- To, co się wydarzyło w Afganistanie to trudna sytuacja dla wszystkich mieszkańców, ale dla kobiet i dzieci szczególnie - zaczęła Martyna Wojciechowska, która już w poprzednim poście przyznała, że z wielkim niepokojem i smutkiem śledzi bieżące wydarzenia. Dziennikarka zaangażowana w sprawy społeczne dotyczące kobiet na całym świecie, zwróciła uwagę na sytuację Afganek, dla których powrót talibów do władzy oznacza ograniczenie podstawowych praw.

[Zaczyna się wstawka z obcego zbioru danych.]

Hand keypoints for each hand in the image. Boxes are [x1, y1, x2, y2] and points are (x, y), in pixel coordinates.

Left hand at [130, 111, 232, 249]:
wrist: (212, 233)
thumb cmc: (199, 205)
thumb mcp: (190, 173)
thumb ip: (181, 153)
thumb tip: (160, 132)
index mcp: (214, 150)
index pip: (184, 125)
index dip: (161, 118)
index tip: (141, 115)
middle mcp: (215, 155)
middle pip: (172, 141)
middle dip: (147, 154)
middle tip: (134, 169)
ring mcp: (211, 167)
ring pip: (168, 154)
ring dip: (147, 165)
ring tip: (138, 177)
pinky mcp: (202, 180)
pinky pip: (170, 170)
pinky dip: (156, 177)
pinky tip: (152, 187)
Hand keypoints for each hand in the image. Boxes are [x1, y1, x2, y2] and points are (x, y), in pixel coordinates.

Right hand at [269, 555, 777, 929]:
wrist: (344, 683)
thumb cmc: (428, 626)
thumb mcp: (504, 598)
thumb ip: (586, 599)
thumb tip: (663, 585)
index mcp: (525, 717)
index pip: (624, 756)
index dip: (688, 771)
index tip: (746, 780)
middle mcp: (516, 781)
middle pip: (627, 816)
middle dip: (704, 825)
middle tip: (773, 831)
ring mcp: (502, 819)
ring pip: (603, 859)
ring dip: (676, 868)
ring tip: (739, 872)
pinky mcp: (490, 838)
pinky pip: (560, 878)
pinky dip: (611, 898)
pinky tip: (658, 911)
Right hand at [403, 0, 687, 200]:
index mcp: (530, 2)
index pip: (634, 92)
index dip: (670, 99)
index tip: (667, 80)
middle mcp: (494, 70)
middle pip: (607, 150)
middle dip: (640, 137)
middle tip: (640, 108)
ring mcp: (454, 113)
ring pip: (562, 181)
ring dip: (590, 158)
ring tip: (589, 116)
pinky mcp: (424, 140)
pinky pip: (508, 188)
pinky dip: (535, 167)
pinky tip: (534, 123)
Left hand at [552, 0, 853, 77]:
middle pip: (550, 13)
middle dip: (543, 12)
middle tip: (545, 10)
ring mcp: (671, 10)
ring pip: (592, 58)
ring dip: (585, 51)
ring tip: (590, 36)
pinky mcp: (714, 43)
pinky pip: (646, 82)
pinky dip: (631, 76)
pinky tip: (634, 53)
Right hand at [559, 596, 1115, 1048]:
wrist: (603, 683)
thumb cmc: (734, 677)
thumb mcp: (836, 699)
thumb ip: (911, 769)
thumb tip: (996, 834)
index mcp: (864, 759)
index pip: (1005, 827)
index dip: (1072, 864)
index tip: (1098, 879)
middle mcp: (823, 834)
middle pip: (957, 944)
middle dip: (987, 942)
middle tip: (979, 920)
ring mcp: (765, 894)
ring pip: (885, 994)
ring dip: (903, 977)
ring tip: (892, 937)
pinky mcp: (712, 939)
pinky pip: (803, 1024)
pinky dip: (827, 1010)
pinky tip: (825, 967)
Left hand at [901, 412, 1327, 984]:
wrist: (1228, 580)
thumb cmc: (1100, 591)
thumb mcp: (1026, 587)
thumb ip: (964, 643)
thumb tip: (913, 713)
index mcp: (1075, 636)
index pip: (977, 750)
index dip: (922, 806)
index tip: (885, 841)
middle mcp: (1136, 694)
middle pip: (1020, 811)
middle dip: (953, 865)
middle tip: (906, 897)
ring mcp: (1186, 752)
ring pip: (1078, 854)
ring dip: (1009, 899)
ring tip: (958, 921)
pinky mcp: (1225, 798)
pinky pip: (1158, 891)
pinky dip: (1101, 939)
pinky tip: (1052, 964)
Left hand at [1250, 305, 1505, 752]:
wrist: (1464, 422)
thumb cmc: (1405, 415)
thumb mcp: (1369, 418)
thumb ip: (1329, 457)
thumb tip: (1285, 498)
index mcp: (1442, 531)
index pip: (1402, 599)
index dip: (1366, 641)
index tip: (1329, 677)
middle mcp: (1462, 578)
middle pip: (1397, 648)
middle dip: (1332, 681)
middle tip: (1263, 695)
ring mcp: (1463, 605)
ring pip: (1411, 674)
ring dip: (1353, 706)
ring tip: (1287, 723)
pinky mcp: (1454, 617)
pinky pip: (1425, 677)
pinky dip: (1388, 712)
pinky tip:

- Powrót do władzy talibów, oznacza też powrót do dramatycznych warunków sprzed 20 lat kiedy to kobiety nie mogły pracować, kształcić się, nawet wychodzić z domu bez męskiego opiekuna. Były praktycznie całkowicie wyeliminowane ze społeczeństwa, niewidzialne. Ich jedyną rolą i prawem było rodzenie dzieci, dbanie o dom i bycie posłuszną mężowi - tłumaczy poruszona Wojciechowska.
- Przez te ostatnie 20 lat kobiety wciąż miały tu bardzo trudną sytuację, ale przyszły zmiany, a te zmiany rodziły kolejne. Była nadzieja. Kobiety mogły w końcu podejmować naukę na uniwersytetach, odbierać solidne wykształcenie. Zaczęły pracować w mediach, ośrodkach kultury, zakładać własne firmy, a nawet być częścią rządu i udzielać się politycznie. Dawniej za takie starania czekała chłosta i publiczne egzekucje - wyjaśniała, chcąc uświadomić obserwatorów o dziejącym się w Afganistanie dramacie.
- Nie możemy milczeć - zaapelowała, polecając profile prowadzone przez afgańskich aktywistów i aktywistek, jako źródło informacji, co do aktualnej sytuacji.
Po tym jak Stany Zjednoczone wycofały swoje wojska z Afganistanu, władzę w kraju przejęli talibowie, którzy w niedzielę wkroczyli do Kabulu. Prezydent Afganistanu Aszraf Ghani opuścił już kraj, a państwa UE i NATO ewakuują swoich obywateli. Afganistan próbują opuścić także zdesperowani obywatele kraju.